§ What the task asks: Find each line in the data that contains the word "στιγμή", and copy those lines out in full.

§ Task data:
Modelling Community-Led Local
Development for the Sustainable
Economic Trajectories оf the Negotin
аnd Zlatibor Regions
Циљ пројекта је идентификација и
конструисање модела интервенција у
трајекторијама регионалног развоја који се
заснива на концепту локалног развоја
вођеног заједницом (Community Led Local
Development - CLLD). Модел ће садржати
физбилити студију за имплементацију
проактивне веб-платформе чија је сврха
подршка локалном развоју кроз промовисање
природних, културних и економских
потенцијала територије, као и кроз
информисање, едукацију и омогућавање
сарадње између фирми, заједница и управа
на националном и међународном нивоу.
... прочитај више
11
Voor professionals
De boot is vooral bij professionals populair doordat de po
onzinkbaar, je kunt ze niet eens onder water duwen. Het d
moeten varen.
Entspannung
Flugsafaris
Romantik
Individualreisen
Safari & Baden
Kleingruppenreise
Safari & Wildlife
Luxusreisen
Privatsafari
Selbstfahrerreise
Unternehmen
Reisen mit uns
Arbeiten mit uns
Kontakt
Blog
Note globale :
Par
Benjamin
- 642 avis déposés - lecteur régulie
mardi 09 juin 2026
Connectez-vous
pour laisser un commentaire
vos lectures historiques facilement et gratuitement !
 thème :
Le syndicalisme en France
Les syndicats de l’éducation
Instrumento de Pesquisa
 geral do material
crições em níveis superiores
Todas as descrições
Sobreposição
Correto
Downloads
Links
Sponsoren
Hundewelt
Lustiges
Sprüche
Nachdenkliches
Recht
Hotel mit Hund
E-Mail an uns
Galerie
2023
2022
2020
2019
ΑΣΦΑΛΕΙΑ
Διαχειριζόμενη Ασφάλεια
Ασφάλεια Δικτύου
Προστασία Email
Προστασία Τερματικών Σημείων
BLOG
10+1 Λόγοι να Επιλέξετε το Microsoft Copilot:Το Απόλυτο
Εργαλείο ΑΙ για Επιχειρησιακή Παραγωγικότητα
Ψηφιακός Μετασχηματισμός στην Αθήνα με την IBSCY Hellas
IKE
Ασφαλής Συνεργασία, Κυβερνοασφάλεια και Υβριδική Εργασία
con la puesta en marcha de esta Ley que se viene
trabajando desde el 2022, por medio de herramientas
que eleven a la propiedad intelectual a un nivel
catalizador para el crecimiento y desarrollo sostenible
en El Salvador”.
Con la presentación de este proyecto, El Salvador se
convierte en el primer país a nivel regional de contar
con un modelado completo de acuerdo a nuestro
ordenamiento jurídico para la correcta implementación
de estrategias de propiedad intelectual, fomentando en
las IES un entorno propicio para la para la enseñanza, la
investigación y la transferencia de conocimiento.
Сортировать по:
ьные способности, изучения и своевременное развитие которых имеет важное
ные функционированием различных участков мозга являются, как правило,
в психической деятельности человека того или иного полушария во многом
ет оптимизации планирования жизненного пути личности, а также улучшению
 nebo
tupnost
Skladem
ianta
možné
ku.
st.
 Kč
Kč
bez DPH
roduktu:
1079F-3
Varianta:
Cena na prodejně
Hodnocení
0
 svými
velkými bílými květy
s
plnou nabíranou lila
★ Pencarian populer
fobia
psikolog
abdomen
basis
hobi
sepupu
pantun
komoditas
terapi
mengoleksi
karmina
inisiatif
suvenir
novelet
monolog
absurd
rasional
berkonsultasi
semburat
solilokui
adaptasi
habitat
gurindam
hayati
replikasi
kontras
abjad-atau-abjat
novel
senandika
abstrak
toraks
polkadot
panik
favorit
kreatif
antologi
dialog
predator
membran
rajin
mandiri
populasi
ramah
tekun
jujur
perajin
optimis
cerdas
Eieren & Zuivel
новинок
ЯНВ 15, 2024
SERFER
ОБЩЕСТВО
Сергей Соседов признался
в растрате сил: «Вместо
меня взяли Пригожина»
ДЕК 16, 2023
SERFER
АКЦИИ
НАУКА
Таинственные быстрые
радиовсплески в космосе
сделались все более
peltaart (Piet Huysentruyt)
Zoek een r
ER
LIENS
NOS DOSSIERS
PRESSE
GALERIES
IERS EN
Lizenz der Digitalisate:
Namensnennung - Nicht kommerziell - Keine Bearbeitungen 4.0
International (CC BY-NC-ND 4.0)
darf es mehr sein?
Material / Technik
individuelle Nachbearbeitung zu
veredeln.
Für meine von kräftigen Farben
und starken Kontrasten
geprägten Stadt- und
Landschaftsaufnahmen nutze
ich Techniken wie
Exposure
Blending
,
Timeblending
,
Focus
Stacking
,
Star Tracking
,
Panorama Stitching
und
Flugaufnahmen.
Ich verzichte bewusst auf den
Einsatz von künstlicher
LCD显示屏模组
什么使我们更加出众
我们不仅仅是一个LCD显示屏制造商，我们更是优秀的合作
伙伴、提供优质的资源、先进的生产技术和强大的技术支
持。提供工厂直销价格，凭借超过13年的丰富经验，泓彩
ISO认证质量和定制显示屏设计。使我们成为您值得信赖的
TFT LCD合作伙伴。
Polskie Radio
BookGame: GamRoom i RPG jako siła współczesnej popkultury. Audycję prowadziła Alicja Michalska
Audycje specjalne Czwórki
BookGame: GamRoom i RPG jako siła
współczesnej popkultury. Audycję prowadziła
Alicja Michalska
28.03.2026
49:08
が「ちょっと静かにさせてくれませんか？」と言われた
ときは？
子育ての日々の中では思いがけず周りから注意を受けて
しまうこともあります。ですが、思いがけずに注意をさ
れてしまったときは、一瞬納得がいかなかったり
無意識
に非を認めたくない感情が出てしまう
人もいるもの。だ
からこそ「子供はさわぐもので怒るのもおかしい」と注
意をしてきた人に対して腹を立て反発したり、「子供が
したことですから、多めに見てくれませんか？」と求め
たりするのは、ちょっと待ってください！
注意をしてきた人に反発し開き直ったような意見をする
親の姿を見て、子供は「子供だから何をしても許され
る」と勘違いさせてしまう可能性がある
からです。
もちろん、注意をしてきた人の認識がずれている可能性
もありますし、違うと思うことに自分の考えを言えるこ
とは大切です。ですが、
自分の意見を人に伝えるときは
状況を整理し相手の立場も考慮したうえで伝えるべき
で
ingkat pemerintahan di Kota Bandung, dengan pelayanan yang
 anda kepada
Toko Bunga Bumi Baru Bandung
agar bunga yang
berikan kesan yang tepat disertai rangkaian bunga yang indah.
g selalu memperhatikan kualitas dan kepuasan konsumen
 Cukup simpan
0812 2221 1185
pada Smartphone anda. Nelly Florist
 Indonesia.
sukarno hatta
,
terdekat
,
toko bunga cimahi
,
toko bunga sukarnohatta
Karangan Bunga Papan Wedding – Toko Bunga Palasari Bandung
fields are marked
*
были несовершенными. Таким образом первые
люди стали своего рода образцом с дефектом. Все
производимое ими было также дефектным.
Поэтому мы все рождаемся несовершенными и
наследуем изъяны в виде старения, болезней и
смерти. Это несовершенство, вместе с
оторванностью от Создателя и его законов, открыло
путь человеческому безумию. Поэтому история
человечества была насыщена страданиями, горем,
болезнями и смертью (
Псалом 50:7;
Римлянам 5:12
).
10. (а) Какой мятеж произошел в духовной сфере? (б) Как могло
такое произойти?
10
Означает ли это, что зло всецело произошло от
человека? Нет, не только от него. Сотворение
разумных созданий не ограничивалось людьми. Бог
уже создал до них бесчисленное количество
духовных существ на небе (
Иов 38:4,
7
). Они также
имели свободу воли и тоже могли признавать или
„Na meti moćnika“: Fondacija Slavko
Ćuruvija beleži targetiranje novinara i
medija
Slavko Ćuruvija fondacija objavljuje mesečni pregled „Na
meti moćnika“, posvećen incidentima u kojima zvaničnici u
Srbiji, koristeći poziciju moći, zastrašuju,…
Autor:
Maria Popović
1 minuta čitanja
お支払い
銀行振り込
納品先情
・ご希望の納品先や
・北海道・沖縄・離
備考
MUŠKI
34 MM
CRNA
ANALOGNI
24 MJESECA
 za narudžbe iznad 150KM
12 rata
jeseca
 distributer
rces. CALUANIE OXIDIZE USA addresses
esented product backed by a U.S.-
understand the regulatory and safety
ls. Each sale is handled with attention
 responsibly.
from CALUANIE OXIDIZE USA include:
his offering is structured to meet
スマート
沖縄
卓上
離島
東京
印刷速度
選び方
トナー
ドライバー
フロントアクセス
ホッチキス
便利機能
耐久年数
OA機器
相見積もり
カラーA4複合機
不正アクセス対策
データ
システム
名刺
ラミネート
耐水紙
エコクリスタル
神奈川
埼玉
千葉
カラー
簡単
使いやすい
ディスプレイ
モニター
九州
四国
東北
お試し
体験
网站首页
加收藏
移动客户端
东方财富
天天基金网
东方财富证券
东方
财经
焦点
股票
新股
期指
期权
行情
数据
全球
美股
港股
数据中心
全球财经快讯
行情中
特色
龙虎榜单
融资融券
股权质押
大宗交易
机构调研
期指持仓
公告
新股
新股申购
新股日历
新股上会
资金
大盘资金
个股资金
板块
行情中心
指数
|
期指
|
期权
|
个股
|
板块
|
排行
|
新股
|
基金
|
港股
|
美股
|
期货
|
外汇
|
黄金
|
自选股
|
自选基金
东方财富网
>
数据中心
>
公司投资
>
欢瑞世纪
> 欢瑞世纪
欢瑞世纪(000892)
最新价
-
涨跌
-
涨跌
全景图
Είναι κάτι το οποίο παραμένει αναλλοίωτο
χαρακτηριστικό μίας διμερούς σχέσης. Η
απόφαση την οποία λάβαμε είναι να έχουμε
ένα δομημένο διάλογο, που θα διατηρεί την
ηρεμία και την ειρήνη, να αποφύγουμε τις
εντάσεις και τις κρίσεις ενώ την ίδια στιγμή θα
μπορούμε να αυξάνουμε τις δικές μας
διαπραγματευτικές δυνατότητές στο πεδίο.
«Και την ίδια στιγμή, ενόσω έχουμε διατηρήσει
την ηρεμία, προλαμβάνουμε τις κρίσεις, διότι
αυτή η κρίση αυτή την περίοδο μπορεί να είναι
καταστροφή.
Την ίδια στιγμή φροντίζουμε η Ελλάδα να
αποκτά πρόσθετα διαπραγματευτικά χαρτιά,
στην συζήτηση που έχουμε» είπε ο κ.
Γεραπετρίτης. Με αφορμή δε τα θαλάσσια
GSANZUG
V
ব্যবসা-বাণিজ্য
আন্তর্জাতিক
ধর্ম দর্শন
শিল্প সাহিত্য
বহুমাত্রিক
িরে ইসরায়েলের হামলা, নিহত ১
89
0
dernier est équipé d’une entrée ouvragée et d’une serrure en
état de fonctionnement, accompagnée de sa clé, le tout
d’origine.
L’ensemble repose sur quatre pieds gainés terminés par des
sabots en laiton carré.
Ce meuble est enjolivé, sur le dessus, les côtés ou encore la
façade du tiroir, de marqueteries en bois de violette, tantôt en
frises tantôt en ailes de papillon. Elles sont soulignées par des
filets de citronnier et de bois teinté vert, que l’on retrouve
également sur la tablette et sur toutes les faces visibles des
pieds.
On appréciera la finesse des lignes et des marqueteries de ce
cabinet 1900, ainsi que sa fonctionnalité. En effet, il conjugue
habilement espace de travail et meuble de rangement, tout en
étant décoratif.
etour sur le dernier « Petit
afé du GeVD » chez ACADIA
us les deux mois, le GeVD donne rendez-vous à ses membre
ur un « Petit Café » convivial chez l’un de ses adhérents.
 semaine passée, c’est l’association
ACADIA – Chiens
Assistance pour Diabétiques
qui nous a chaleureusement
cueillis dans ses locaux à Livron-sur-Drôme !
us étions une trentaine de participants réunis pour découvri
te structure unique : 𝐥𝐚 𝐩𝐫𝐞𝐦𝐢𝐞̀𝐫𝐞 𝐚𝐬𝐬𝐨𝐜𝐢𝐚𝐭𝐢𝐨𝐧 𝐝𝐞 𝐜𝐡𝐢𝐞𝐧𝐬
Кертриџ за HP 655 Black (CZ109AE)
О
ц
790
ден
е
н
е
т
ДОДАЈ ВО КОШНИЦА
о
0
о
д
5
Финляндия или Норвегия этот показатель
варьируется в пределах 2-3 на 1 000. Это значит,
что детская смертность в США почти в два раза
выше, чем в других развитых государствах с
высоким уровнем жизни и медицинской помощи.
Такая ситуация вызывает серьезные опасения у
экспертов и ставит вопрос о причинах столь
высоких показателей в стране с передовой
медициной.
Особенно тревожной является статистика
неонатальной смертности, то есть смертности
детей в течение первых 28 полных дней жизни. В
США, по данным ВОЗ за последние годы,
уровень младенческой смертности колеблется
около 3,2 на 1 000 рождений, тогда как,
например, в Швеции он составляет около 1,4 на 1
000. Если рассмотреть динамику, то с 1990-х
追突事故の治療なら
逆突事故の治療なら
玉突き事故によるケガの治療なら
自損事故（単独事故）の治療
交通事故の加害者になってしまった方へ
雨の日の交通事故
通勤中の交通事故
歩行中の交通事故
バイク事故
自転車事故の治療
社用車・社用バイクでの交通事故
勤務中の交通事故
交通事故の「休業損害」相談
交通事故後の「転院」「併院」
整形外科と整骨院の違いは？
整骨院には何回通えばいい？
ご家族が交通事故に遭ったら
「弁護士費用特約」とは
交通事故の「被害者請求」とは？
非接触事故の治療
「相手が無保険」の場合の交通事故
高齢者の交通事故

§ Response to this task:
εντάσεις και τις κρίσεις ενώ την ίδια στιγμή θα
«Και την ίδια στιγμή, ενόσω έχουμε διατηρήσει
Την ίδια στιγμή φροντίζουμε η Ελλάδα να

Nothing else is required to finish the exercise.